Не на жизнь, а на смерть

— Что, волк в овечьей шкуре?

— Я серьезно. — Ребус помедлил. — Ему может быть известно и то, где ты спрятал Лизу.

— Джон, ради бога, об этом месте знают только три человека. Я и двое парней, которые ее охраняют. Ты не знаешь этих ребят, зато я отлично их знаю. Мы давно работаем вместе, с самого колледжа. Я бы жизнь им доверил. — Флайт помолчал. — А ты мне веришь?

Ребус ничего не сказал. Флайт сощурил глаза и свистнул.

— Ну вот, — сказал он, — ты и ответил на мой вопрос. — Он медленно покачал головой. — Это дело, Джон… Я служу в полиции бог весть сколько лет, но это дело, пожалуй, самое худшее из всех. Словно я близко знал каждую из погибших… — Он снова помолчал, набираясь решимости. Его палец уперся в грудь Ребусу. — Так что даже не смей думать об этом! А я уверен, что ты именно так и думаешь! Это самое настоящее чертово оскорбление!

В коридоре повисло тягостное молчание. Откуда?то доносился стук пишущей машинки. Раздался взрыв смеха. Кто?то, напевая себе под нос, прошел мимо них по коридору. Никто не обратил ровным счетом никакого внимания на их ссору. А они стояли посреди коридора — не друзья, но и не враги, растерянные, не знающие, что делать.

Ребус изучал царапины на линолеуме. Потом спросил:

— Ну что, лекция закончена?

Кажется, Флайт был слегка уязвлен его вопросом.

— Это была никакая не лекция, а… Я просто хотел, чтобы ты взглянул на ситуацию моими глазами.

— Я понимаю, Джордж, понимаю. — Ребус похлопал его по руке и пошел по коридору.

— Я хочу, чтобы ты остался здесь, Джон! — Ребус продолжал идти. — Ты меня слышишь? Я приказываю тебе остаться!

Ребус продолжал идти.

Флайт покачал головой. С него достаточно. Он сыт по горло, еще немного — и он захлебнется.

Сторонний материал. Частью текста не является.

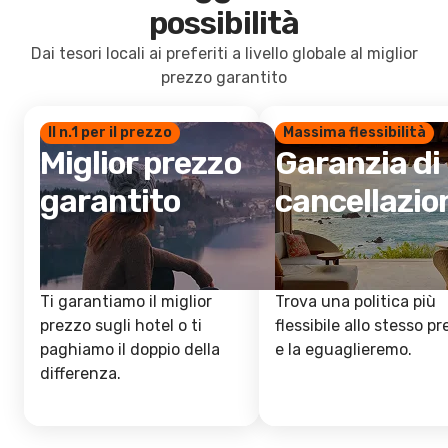
possibilità
Dai tesori locali ai preferiti a livello globale al miglior
prezzo garantito
Il n.1 per il prezzo
Massima flessibilità
Miglior prezzo
Garanzia di
garantito
cancellazio
Ti garantiamo il miglior
Trova una politica più
prezzo sugli hotel o ti
flessibile allo stesso p
paghiamo il doppio della
e la eguaglieremo.
differenza.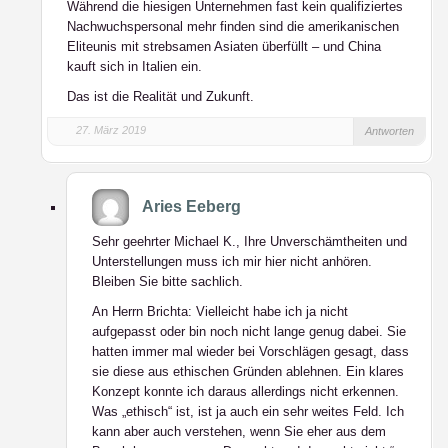
Während die hiesigen Unternehmen fast kein qualifiziertes
Nachwuchspersonal mehr finden sind die amerikanischen
Eliteunis mit strebsamen Asiaten überfüllt – und China
kauft sich in Italien ein.
Das ist die Realität und Zukunft.
27. März 2019
Antworten
Aries Eeberg
Sehr geehrter Michael K., Ihre Unverschämtheiten und
Unterstellungen muss ich mir hier nicht anhören.
Bleiben Sie bitte sachlich.
An Herrn Brichta: Vielleicht habe ich ja nicht
aufgepasst oder bin noch nicht lange genug dabei. Sie
hatten immer mal wieder bei Vorschlägen gesagt, dass
sie diese aus ethischen Gründen ablehnen. Ein klares
Konzept konnte ich daraus allerdings nicht erkennen.
Was „ethisch“ ist, ist ja auch ein sehr weites Feld. Ich
kann aber auch verstehen, wenn Sie eher aus dem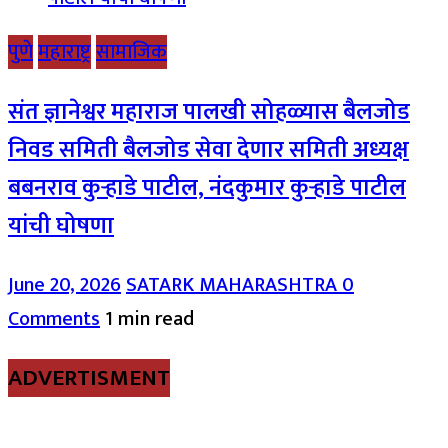
पुणे
महाराष्ट्र
सामाजिक
संत ज्ञानेश्वर महाराज पालखी सोहळ्यास बैलजोड
निवड समिती बैलजोड सेवा देणार समिती अध्यक्ष
बबनराव कुऱ्हाडे पाटील, नंदकुमार कुऱ्हाडे पाटील
यांची घोषणा
June 20, 2026
SATARK MAHARASHTRA
0
Comments
1 min read
ADVERTISMENT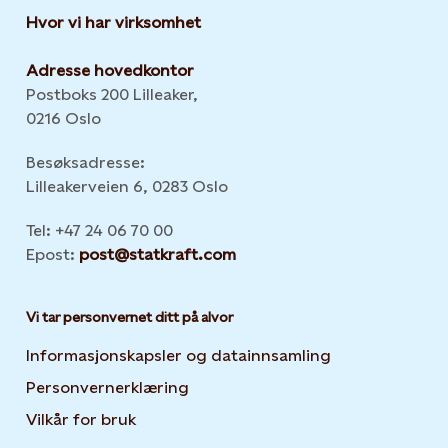
Hvor vi har virksomhet
Adresse hovedkontor
Postboks 200 Lilleaker,
0216 Oslo
Besøksadresse:
Lilleakerveien 6, 0283 Oslo
Tel: +47 24 06 70 00
Epost:
post@statkraft.com
Vi tar personvernet ditt på alvor
Informasjonskapsler og datainnsamling
Opens in new 
Personvernerklæring
Opens in new tab or window
Vilkår for bruk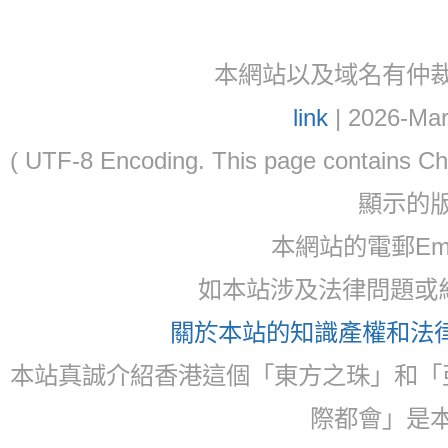
本網站以及域名有仲裁協議(ar
link
| 2026-Mar
( UTF-8 Encoding. This page contain
顯示的
本網站的電郵Email:
如本站涉及法律問題或糾
關於本站的知識產權和法律聲
本站真誠介紹香港這個「東方之珠」和「
際都會」是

— Ты уволен, Ребус! — прокричал он, отдавая себе отчет в том, что это последнее предупреждение. Если Ребус не остановится, он будет вынужден сдержать свое слово либо потерять лицо, а он скорее будет проклят, чем потеряет лицо перед этим чертовым упертым Джоком.

— Иди, иди, — заорал он, — продолжай идти, с тобой все кончено!

Ребус продолжал идти. Он и сам не знал, что мешало ему остановиться; быть может, глупая гордость, и больше ничего. Глупая необъяснимая гордость! Чувство, заставляющее взрослых мужчин плакать во время футбольного матча, когда исполняют «Цветок Шотландии» — шотландский национальный гимн. Он был уверен в том, что надо что?то делать, и он это сделает во что бы то ни стало; как и его братья шотландцы, которые выигрывают футбольные матчи не потому, что хорошо играют, но потому, что страстно желают победить. Да, такова и его натура: честолюбия больше, чем способностей. Эти слова наверняка напишут на его могиле.

Дойдя до конца коридора, он, не оглядываясь назад, распахнул вращающуюся дверь. До него доносился громовой голос Флайта, вибрирующий от гнева:

— Иди ты к черту, гребаный Джок, ублюдок! Ты меня достал, понял? Ты еще об этом пожалеешь! ПТНФ.

Ребус шагал по направлению к выходу, как вдруг нос к носу столкнулся с Лэмом. Он хотел было проскользнуть мимо, но тот вдруг положил руку ему на грудь.

— Где тут бушует пламя? — спросил он.

Ребус пытался не обращать на него внимания, сделать вид, что его вовсе нету. В данный момент ему меньше всего на свете хотелось разговаривать с этим типом; у него аж кулаки зачесались.

Лэм продолжал болтать, не замечая нависшей над ним опасности:

— А ваша дочка, она нашла вас тогда?

— Что?

Лэм улыбался:

— Она сначала сюда позвонила, и ее соединили со мной. Она показалась мне слегка расстроенной, и я дал ей номер лаборатории.

— О. — Ребус почувствовал, как из него выходит пар. Он нехотя поблагодарил Лэма и, обогнув его, повернулся, чтобы уйти. Но тут Лэм снова заговорил:

— Но голосок у нее сладенький, надо признаться. А я страсть люблю молоденьких. Так сколько ей?

И в ту же секунду локоть Ребуса вломился прямо в его незащищенный живот. Лэм согнулся пополам, судорожно хватая воздух открытым ртом. Ребус удовлетворенно полюбовался делом рук своих: неплохо для старика. Совсем не плохо.

И продолжал идти.

Поскольку он направляется по личному делу, то, выйдя из здания полицейского участка, оглядывается в поисках такси. Один из офицеров полиции, который запомнил его с той самой воскресной ночи убийства у реки, предлагает подбросить его на патрульной машине. Ребус отказывается. Офицер смотрит на него, будто Ребус нанес ему тяжкое оскорбление.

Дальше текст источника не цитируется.